**Exercise directions:** Repeat the records below exactly as they appear, leaving out any pictures.

**Source material:**
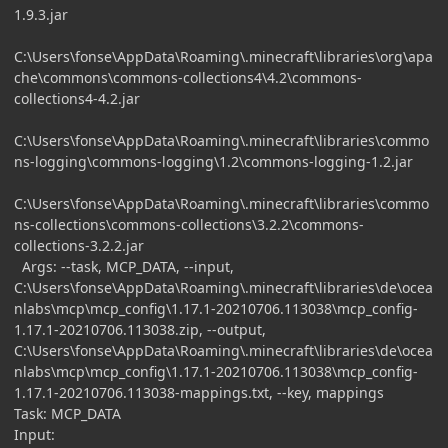
1.9.3.jar
C:\Users\fonse\AppData\Roaming\.minecraft\libraries\org\apa
che\commons\commons-collections4\4.2\commons-
collections4-4.2.jar
C:\Users\fonse\AppData\Roaming\.minecraft\libraries\commo
ns-logging\commons-logging\1.2\commons-logging-1.2.jar
C:\Users\fonse\AppData\Roaming\.minecraft\libraries\commo
ns-collections\commons-collections\3.2.2\commons-
collections-3.2.2.jar
Args: --task, MCP_DATA, --input,
C:\Users\fonse\AppData\Roaming\.minecraft\libraries\de\ocea
nlabs\mcp\mcp_config\1.17.1-20210706.113038\mcp_config-
1.17.1-20210706.113038.zip, --output,
C:\Users\fonse\AppData\Roaming\.minecraft\libraries\de\ocea
nlabs\mcp\mcp_config\1.17.1-20210706.113038\mcp_config-
1.17.1-20210706.113038-mappings.txt, --key, mappings
Task: MCP_DATA
Input:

**Solution for this task:**
1.9.3.jar
C:\Users\fonse\AppData\Roaming\.minecraft\libraries\org\apa
che\commons\commons-collections4\4.2\commons-
collections4-4.2.jar
C:\Users\fonse\AppData\Roaming\.minecraft\libraries\commo
ns-logging\commons-logging\1.2\commons-logging-1.2.jar
C:\Users\fonse\AppData\Roaming\.minecraft\libraries\commo
ns-collections\commons-collections\3.2.2\commons-
collections-3.2.2.jar
Args: --task, MCP_DATA, --input,
C:\Users\fonse\AppData\Roaming\.minecraft\libraries\de\ocea
nlabs\mcp\mcp_config\1.17.1-20210706.113038\mcp_config-
1.17.1-20210706.113038.zip, --output,
C:\Users\fonse\AppData\Roaming\.minecraft\libraries\de\ocea
nlabs\mcp\mcp_config\1.17.1-20210706.113038\mcp_config-
1.17.1-20210706.113038-mappings.txt, --key, mappings
Task: MCP_DATA
Input:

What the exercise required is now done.